━━━ The data ━━━

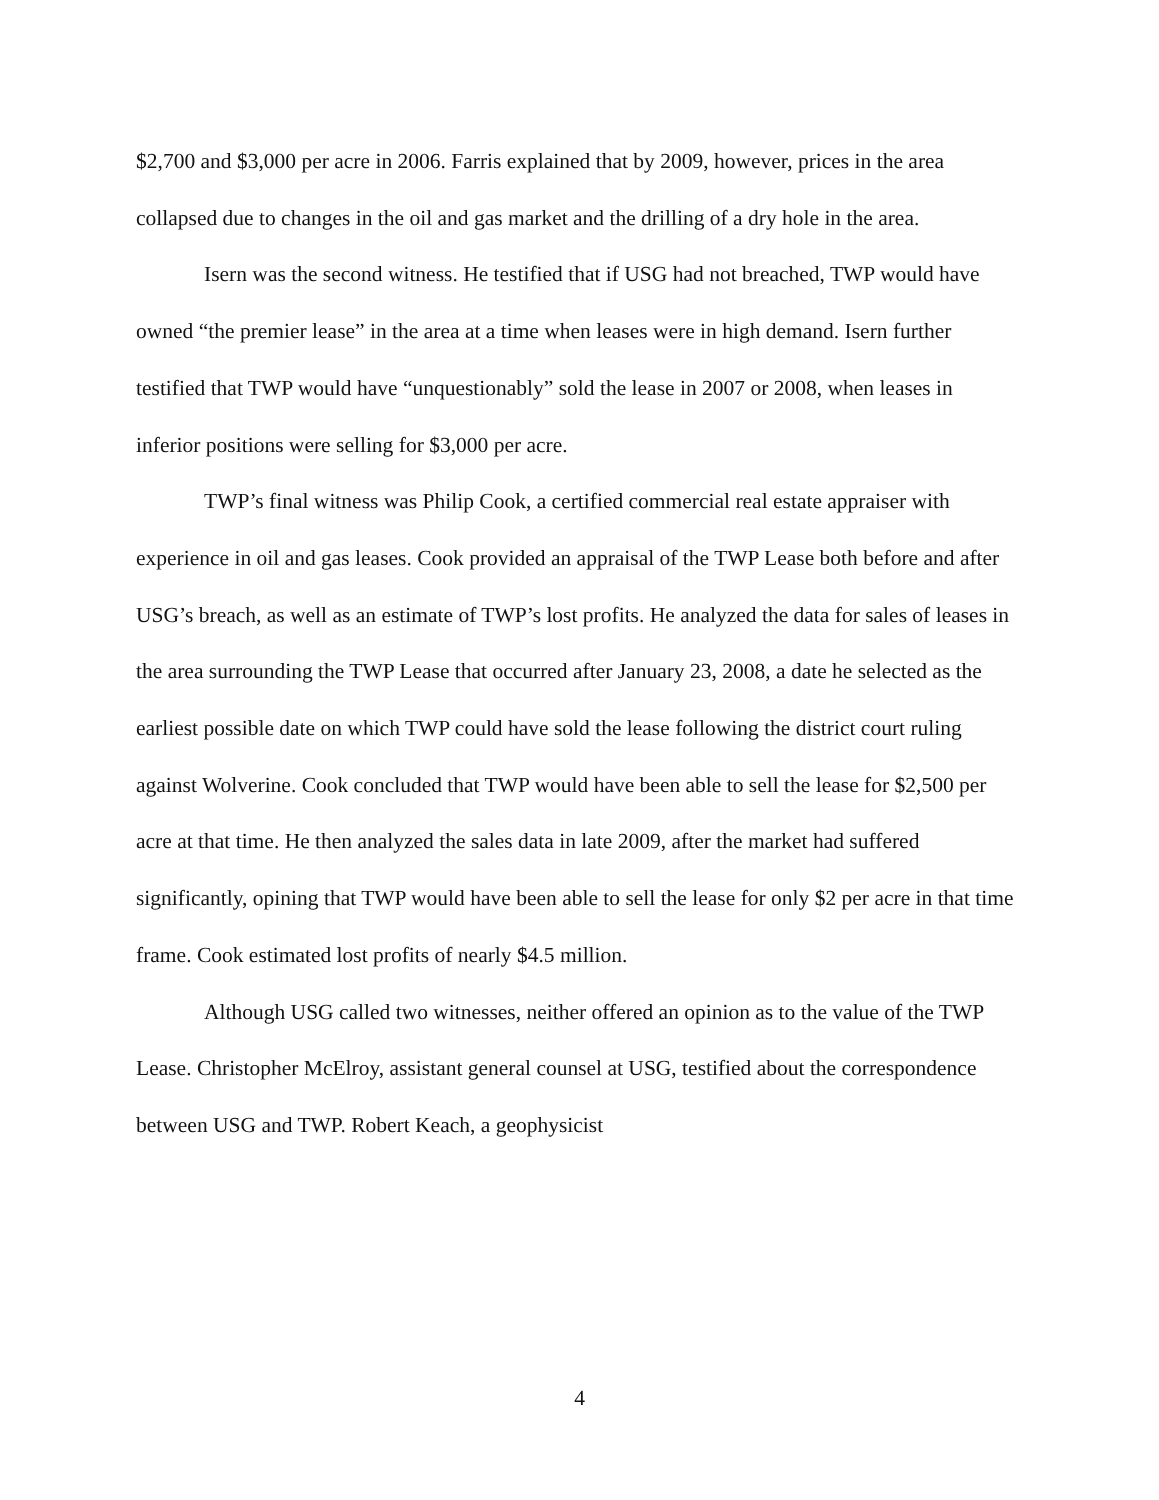$2,700 and $3,000 per acre in 2006. Farris explained that by 2009, however, prices in the area collapsed due to changes in the oil and gas market and the drilling of a dry hole in the area.
Isern was the second witness. He testified that if USG had not breached, TWP would have owned “the premier lease” in the area at a time when leases were in high demand. Isern further testified that TWP would have “unquestionably” sold the lease in 2007 or 2008, when leases in inferior positions were selling for $3,000 per acre.
TWP’s final witness was Philip Cook, a certified commercial real estate appraiser with experience in oil and gas leases. Cook provided an appraisal of the TWP Lease both before and after USG’s breach, as well as an estimate of TWP’s lost profits. He analyzed the data for sales of leases in the area surrounding the TWP Lease that occurred after January 23, 2008, a date he selected as the earliest possible date on which TWP could have sold the lease following the district court ruling against Wolverine. Cook concluded that TWP would have been able to sell the lease for $2,500 per acre at that time. He then analyzed the sales data in late 2009, after the market had suffered significantly, opining that TWP would have been able to sell the lease for only $2 per acre in that time frame. Cook estimated lost profits of nearly $4.5 million.
Although USG called two witnesses, neither offered an opinion as to the value of the TWP Lease. Christopher McElroy, assistant general counsel at USG, testified about the correspondence between USG and TWP. Robert Keach, a geophysicist
4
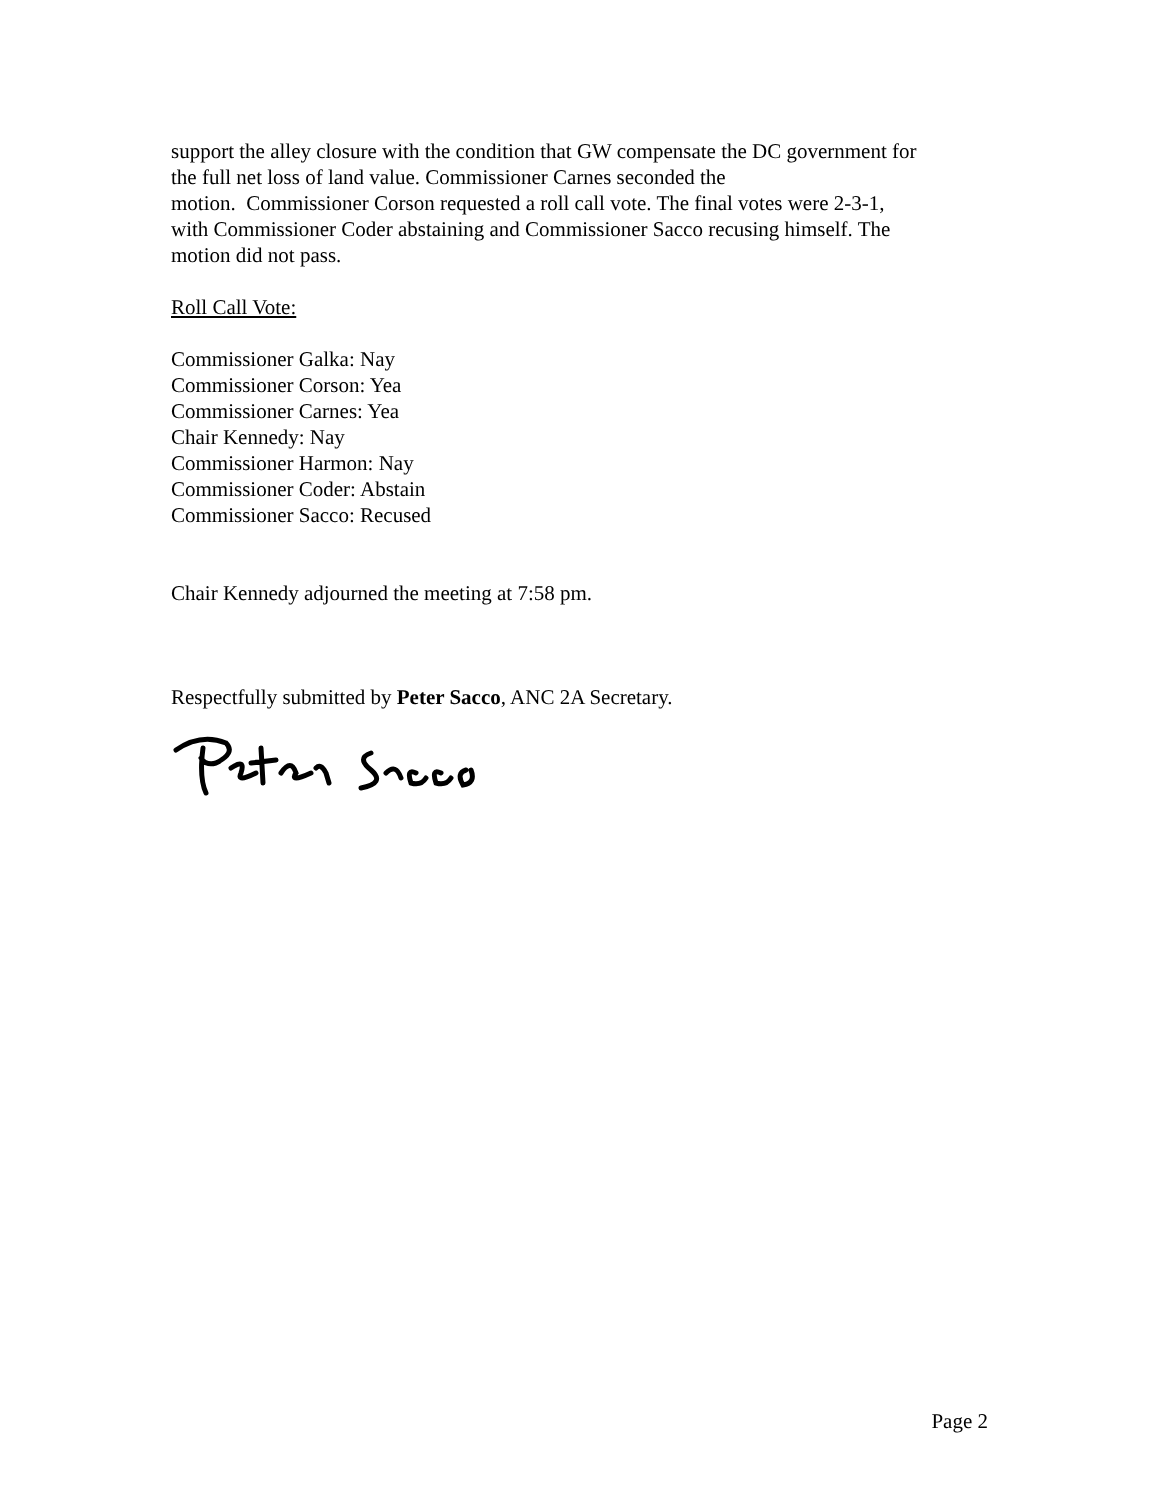support the alley closure with the condition that GW compensate the DC government for
the full net loss of land value. Commissioner Carnes seconded the
motion. Commissioner Corson requested a roll call vote. The final votes were 2-3-1,
with Commissioner Coder abstaining and Commissioner Sacco recusing himself. The
motion did not pass.
Roll Call Vote:
Commissioner Galka: Nay
Commissioner Corson: Yea
Commissioner Carnes: Yea
Chair Kennedy: Nay
Commissioner Harmon: Nay
Commissioner Coder: Abstain
Commissioner Sacco: Recused
Chair Kennedy adjourned the meeting at 7:58 pm.
Respectfully submitted by Peter Sacco, ANC 2A Secretary.
Page 2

━━━

Go over the data and return every line that includes the word "value".

Although USG called two witnesses, neither offered an opinion as to the value of the TWP Lease. Christopher McElroy, assistant general counsel at USG, testified about the correspondence between USG and TWP. Robert Keach, a geophysicist
the full net loss of land value. Commissioner Carnes seconded the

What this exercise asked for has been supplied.